Grito de esperanza

Grito de esperanza

Grito de esperanza

¿Qué es la vida sino un inequívoco trayecto hacia la muerte? Para algunos el trazado de la ruta se mantiene en la indiferencia absoluta; para otros deviene en una fanatizada rectificación preparatoria hacia el instante inevitable. Un miasma insoportable impide la directa reflexión de los primeros; mientras los segundos vadean lo impensable en el camino de su impertérrita preparación hacia la a veces incierta anhelada eternidad.

Unos quince años han transcurrido desde un día cualquiera en que me vi precisada a visitar el médico debido a unos fortísimos espasmos intestinales que sufría diariamente durante dos semanas.

Con mi consuetudinaria alegría, llegué al consultorio en compañía de mis hijos y al empezar el estudio requerido para determinar mi dolencia, no habían pasado cinco minutos cuando el médico interrumpió el escrutinio, me pidió excusa para salir del cubículo, y en secreto, sugirió o más bien incitó a mis hijos a tomar acción inmediata sobre lo que me ocurría. Sus palabras fueron las siguientes: “si la operan aquí en el país, pues que sea mañana: si deciden irse fuera, recomiendo que sea pasado mañana”. Esto así porque temía una posible oclusión intestinal provocada por el tumor.

Siempre había yo gozado de una salud de hierro aun con atribuciones de atleta consumada, todo lo cual era un atributo para desarrollar mis múltiples actividades entre las cuales me tocaba el cuidado en las dolencias de otros miembros del clan familiar. Creo que la primicia de mi enfermedad resultó en una profunda herida no solo en mi corazón, sino también en el de mis seres queridos.

De inmediato empezaron los múltiples preparativos para el viaje inesperado. Mientras tanto, y ausente a las miradas de quienes habitaban mi casa, tan pronto llegué de mi visita al médico, busqué refugio en el cuarto de baño, lugar seguro para evitar el sufrimiento que mis llantos pudieran provocar en los demás. Allí no sólo vertí unas lágrimas que brotaron toda esa noche, sino que me atreví a “sugerir a Dios” que ya que no era aún mi momento de partir me dispensara un tiempecito extra, puesto que presentía con cierta autoridad egoísta, que tenía aún mucho por delante para cumplir con lo restante del ciclo de mi vida.

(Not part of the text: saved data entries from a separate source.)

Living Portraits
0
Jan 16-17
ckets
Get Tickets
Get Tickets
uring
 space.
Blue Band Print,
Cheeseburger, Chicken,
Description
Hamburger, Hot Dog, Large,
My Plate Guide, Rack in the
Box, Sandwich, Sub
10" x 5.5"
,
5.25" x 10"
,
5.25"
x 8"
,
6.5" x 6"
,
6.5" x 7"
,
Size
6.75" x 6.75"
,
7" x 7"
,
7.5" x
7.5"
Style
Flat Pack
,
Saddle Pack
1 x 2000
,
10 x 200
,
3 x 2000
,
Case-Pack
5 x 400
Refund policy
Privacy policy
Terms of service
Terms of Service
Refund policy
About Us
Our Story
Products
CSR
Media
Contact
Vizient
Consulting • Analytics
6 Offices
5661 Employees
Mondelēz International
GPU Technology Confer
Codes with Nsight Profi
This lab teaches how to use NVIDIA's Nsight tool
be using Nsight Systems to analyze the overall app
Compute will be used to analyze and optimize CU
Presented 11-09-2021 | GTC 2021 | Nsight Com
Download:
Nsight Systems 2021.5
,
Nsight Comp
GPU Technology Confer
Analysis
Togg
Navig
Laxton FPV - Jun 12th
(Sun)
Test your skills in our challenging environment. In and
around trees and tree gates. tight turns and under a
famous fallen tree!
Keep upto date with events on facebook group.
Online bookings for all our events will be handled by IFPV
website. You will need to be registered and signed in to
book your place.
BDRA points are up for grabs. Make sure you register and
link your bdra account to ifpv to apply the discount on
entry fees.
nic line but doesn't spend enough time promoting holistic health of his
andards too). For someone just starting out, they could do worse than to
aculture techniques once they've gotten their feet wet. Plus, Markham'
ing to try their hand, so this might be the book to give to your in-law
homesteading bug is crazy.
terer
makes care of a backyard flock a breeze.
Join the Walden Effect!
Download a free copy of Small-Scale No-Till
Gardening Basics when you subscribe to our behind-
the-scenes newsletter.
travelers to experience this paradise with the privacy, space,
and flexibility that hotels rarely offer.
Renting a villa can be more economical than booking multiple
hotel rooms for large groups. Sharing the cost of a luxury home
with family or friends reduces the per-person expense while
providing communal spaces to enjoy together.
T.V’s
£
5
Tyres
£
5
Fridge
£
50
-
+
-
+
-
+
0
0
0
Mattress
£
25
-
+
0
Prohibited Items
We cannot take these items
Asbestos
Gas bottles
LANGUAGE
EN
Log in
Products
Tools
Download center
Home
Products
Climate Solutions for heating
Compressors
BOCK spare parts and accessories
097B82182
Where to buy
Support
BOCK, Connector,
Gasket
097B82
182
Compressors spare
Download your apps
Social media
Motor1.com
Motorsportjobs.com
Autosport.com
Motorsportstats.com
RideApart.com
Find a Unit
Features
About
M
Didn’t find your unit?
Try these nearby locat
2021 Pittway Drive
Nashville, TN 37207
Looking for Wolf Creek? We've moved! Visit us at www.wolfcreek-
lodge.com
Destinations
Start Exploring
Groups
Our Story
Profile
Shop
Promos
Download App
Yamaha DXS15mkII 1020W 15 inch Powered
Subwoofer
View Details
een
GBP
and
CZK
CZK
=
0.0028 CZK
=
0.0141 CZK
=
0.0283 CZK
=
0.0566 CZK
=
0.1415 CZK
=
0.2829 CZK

El resultado final fueron dos cirugías en cuatro meses seguidas de la consabida y detestable quimioterapia, cuyo malestar me causaba mayores molestias que las cirugías mismas, además de diez años de visitas periódicas a mi oncólogo norteamericano.

A la mañana siguiente de la funesta noticia y con renovada energía, mi visión del mundo cambió por completo, me levanté anhelante y optimista ante el incierto futuro, pero con inmensos deseos de vencer cualquier obstáculo, y creo firmemente que sin esta actitud positiva nadie sería capaz de sobrevivir a la tan despreciable enfermedad cuyo nombre he evitado enunciar en este artículo.

Y esto lo escribo quince años después, con el anhelo de llevar este mensaje de amor a la vida con fe auténtica y el respaldo de la ciencia, y pretendo infundir esperanza a todo aquel que se encuentre sufriendo de esa terrible enfermedad, que en principio era y seguirá siendo sinónimo de un incierto final fatal. Amén!!!